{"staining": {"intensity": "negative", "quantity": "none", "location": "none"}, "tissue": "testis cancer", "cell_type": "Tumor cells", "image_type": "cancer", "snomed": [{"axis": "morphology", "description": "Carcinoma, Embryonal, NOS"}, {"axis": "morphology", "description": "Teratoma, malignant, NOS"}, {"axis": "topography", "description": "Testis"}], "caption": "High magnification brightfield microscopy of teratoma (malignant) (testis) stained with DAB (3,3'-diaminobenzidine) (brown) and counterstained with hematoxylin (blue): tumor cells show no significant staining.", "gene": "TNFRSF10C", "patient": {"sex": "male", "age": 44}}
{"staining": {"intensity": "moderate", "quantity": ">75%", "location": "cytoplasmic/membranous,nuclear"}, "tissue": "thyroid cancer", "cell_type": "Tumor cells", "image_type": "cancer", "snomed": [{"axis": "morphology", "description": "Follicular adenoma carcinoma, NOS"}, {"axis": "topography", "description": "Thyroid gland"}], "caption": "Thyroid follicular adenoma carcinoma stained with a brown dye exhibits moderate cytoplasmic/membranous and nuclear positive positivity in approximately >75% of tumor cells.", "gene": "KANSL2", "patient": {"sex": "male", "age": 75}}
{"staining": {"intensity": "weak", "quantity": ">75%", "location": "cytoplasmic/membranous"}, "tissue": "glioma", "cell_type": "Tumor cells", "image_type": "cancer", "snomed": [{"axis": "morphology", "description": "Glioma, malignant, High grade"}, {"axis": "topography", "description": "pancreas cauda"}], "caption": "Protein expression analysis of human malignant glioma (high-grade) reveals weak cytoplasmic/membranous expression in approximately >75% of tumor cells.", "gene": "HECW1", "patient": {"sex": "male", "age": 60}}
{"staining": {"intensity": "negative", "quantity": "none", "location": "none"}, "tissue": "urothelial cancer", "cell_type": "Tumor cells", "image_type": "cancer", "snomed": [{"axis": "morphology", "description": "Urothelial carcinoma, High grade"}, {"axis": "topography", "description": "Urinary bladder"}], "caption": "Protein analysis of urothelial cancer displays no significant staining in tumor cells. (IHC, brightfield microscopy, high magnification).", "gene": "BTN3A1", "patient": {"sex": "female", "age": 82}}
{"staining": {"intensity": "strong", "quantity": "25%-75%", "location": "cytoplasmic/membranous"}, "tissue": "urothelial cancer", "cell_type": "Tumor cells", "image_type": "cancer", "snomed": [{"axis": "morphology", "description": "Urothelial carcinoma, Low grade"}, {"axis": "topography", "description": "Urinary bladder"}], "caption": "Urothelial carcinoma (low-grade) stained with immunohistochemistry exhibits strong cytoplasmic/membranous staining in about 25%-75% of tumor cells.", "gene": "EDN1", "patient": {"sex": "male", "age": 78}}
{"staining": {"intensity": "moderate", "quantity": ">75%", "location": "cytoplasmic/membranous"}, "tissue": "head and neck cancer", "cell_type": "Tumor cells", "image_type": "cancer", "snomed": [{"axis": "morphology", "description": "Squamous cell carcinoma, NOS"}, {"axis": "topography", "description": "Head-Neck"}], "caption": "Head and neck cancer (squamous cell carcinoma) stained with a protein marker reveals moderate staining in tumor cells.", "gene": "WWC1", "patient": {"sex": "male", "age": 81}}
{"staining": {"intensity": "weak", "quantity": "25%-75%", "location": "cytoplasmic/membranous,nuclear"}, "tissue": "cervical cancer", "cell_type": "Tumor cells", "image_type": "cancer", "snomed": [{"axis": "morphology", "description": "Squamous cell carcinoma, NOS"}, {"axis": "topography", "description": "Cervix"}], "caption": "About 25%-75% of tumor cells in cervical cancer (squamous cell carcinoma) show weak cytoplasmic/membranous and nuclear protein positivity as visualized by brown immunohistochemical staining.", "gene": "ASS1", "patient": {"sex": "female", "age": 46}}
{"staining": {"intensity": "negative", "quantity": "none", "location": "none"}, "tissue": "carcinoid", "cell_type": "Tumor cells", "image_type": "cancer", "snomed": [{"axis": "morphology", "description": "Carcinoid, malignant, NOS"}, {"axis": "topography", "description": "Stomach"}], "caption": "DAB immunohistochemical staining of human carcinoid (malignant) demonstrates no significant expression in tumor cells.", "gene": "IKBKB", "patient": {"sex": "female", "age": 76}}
+===+
Every entry must be given again exactly as it reads.

{"staining": {"intensity": "negative", "quantity": "none", "location": "none"}, "tissue": "testis cancer", "cell_type": "Tumor cells", "image_type": "cancer", "snomed": [{"axis": "morphology", "description": "Carcinoma, Embryonal, NOS"}, {"axis": "morphology", "description": "Teratoma, malignant, NOS"}, {"axis": "topography", "description": "Testis"}], "caption": "High magnification brightfield microscopy of teratoma (malignant) (testis) stained with DAB (3,3'-diaminobenzidine) (brown) and counterstained with hematoxylin (blue): tumor cells show no significant staining.", "gene": "TNFRSF10C", "patient": {"sex": "male", "age": 44}}
{"staining": {"intensity": "moderate", "quantity": ">75%", "location": "cytoplasmic/membranous,nuclear"}, "tissue": "thyroid cancer", "cell_type": "Tumor cells", "image_type": "cancer", "snomed": [{"axis": "morphology", "description": "Follicular adenoma carcinoma, NOS"}, {"axis": "topography", "description": "Thyroid gland"}], "caption": "Thyroid follicular adenoma carcinoma stained with a brown dye exhibits moderate cytoplasmic/membranous and nuclear positive positivity in approximately >75% of tumor cells.", "gene": "KANSL2", "patient": {"sex": "male", "age": 75}}
{"staining": {"intensity": "weak", "quantity": ">75%", "location": "cytoplasmic/membranous"}, "tissue": "glioma", "cell_type": "Tumor cells", "image_type": "cancer", "snomed": [{"axis": "morphology", "description": "Glioma, malignant, High grade"}, {"axis": "topography", "description": "pancreas cauda"}], "caption": "Protein expression analysis of human malignant glioma (high-grade) reveals weak cytoplasmic/membranous expression in approximately >75% of tumor cells.", "gene": "HECW1", "patient": {"sex": "male", "age": 60}}
{"staining": {"intensity": "negative", "quantity": "none", "location": "none"}, "tissue": "urothelial cancer", "cell_type": "Tumor cells", "image_type": "cancer", "snomed": [{"axis": "morphology", "description": "Urothelial carcinoma, High grade"}, {"axis": "topography", "description": "Urinary bladder"}], "caption": "Protein analysis of urothelial cancer displays no significant staining in tumor cells. (IHC, brightfield microscopy, high magnification).", "gene": "BTN3A1", "patient": {"sex": "female", "age": 82}}
{"staining": {"intensity": "strong", "quantity": "25%-75%", "location": "cytoplasmic/membranous"}, "tissue": "urothelial cancer", "cell_type": "Tumor cells", "image_type": "cancer", "snomed": [{"axis": "morphology", "description": "Urothelial carcinoma, Low grade"}, {"axis": "topography", "description": "Urinary bladder"}], "caption": "Urothelial carcinoma (low-grade) stained with immunohistochemistry exhibits strong cytoplasmic/membranous staining in about 25%-75% of tumor cells.", "gene": "EDN1", "patient": {"sex": "male", "age": 78}}
{"staining": {"intensity": "moderate", "quantity": ">75%", "location": "cytoplasmic/membranous"}, "tissue": "head and neck cancer", "cell_type": "Tumor cells", "image_type": "cancer", "snomed": [{"axis": "morphology", "description": "Squamous cell carcinoma, NOS"}, {"axis": "topography", "description": "Head-Neck"}], "caption": "Head and neck cancer (squamous cell carcinoma) stained with a protein marker reveals moderate staining in tumor cells.", "gene": "WWC1", "patient": {"sex": "male", "age": 81}}
{"staining": {"intensity": "weak", "quantity": "25%-75%", "location": "cytoplasmic/membranous,nuclear"}, "tissue": "cervical cancer", "cell_type": "Tumor cells", "image_type": "cancer", "snomed": [{"axis": "morphology", "description": "Squamous cell carcinoma, NOS"}, {"axis": "topography", "description": "Cervix"}], "caption": "About 25%-75% of tumor cells in cervical cancer (squamous cell carcinoma) show weak cytoplasmic/membranous and nuclear protein positivity as visualized by brown immunohistochemical staining.", "gene": "ASS1", "patient": {"sex": "female", "age": 46}}
{"staining": {"intensity": "negative", "quantity": "none", "location": "none"}, "tissue": "carcinoid", "cell_type": "Tumor cells", "image_type": "cancer", "snomed": [{"axis": "morphology", "description": "Carcinoid, malignant, NOS"}, {"axis": "topography", "description": "Stomach"}], "caption": "DAB immunohistochemical staining of human carcinoid (malignant) demonstrates no significant expression in tumor cells.", "gene": "IKBKB", "patient": {"sex": "female", "age": 76}}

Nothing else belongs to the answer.